Problem to work on
Go through the entries, filter for the word "사용자를", and copy every line that has it.

Records from a dataset

····················

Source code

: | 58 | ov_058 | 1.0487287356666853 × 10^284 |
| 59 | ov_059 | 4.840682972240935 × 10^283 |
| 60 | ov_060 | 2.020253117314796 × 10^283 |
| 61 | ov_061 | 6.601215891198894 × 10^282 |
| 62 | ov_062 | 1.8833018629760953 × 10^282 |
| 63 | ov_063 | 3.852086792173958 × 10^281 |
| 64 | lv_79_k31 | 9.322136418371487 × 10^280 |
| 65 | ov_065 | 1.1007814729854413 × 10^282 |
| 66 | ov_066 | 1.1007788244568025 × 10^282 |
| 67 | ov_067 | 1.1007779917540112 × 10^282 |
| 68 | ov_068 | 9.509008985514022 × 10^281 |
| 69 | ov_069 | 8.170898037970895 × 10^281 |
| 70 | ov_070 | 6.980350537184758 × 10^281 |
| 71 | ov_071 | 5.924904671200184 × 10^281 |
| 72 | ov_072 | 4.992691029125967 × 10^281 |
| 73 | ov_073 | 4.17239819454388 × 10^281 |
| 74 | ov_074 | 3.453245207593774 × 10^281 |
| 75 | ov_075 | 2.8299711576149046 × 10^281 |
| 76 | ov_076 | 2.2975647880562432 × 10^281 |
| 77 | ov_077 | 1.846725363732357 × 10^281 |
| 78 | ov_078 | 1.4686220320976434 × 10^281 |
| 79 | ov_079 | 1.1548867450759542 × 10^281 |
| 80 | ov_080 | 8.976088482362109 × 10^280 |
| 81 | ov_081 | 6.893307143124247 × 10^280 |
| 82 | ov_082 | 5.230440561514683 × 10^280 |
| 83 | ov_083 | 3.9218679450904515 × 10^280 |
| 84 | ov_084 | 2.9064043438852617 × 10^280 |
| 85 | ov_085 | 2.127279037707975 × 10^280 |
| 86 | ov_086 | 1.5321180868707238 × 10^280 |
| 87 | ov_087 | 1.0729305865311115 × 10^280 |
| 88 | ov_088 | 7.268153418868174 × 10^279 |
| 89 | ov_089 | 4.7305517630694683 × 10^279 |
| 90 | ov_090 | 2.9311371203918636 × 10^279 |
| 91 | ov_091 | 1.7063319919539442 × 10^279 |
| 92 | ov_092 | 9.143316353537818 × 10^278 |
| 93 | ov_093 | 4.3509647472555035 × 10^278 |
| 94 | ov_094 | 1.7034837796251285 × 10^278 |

····················

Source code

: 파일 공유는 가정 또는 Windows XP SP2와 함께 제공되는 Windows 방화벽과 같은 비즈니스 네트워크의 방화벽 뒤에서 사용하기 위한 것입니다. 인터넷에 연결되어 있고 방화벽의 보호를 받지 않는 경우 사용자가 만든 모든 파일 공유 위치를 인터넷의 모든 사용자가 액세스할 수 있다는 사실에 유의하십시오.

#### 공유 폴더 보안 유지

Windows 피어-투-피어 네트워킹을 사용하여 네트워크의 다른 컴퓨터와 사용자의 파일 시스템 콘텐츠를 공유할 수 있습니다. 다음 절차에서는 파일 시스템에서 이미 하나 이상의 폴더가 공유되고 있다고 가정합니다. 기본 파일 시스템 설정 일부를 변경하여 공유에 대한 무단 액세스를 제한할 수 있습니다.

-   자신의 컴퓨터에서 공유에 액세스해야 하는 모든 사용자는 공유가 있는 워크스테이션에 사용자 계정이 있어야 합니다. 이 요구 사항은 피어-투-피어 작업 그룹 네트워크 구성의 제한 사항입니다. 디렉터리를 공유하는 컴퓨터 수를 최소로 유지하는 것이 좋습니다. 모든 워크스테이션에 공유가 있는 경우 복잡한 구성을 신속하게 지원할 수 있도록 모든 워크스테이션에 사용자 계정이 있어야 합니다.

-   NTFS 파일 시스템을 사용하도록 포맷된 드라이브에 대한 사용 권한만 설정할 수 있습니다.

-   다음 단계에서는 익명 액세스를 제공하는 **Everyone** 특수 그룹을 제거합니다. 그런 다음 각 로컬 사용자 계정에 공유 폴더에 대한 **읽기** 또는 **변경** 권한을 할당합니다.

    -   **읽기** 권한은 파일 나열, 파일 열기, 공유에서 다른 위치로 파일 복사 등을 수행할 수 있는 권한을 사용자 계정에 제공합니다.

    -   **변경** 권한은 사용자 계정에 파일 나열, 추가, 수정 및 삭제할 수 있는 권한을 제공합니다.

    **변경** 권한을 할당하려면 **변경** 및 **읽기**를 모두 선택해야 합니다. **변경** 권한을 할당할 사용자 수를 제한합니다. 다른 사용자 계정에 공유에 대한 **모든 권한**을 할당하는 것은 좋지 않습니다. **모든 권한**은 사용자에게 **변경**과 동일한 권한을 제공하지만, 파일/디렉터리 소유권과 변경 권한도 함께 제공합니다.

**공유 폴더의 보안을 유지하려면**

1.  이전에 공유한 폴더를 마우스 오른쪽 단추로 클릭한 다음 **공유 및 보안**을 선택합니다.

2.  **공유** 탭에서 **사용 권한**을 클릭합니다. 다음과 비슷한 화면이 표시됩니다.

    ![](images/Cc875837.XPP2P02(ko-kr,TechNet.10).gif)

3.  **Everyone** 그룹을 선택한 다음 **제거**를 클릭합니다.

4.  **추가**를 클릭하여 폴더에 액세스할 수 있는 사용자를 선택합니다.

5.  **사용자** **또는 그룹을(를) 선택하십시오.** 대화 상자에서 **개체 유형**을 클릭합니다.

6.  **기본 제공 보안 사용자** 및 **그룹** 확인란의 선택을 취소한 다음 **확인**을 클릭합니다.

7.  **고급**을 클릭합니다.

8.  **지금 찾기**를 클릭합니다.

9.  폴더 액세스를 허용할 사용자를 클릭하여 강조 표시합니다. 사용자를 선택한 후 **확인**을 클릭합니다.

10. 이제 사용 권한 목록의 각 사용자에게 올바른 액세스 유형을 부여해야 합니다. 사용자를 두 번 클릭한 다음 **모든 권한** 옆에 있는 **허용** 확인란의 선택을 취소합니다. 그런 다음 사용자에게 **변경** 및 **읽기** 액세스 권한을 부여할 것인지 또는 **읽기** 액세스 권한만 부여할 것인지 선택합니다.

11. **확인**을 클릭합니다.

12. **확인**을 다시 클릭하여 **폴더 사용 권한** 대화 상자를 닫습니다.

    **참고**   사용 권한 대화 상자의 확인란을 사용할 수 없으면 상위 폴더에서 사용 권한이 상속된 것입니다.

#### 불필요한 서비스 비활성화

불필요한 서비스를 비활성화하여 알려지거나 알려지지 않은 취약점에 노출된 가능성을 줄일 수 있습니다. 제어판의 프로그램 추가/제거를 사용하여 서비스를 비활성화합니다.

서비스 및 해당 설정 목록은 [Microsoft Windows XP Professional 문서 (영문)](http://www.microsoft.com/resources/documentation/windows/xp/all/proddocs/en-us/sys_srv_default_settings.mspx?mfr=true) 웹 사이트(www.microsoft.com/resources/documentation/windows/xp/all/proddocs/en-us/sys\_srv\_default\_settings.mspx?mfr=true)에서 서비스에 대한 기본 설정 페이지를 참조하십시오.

····················

Reply
4.  **추가**를 클릭하여 폴더에 액세스할 수 있는 사용자를 선택합니다.
9.  폴더 액세스를 허용할 사용자를 클릭하여 강조 표시합니다. 사용자를 선택한 후 **확인**을 클릭합니다.
10. 이제 사용 권한 목록의 각 사용자에게 올바른 액세스 유형을 부여해야 합니다. 사용자를 두 번 클릭한 다음 **모든 권한** 옆에 있는 **허용** 확인란의 선택을 취소합니다. 그런 다음 사용자에게 **변경** 및 **읽기** 액세스 권한을 부여할 것인지 또는 **읽기** 액세스 권한만 부여할 것인지 선택합니다.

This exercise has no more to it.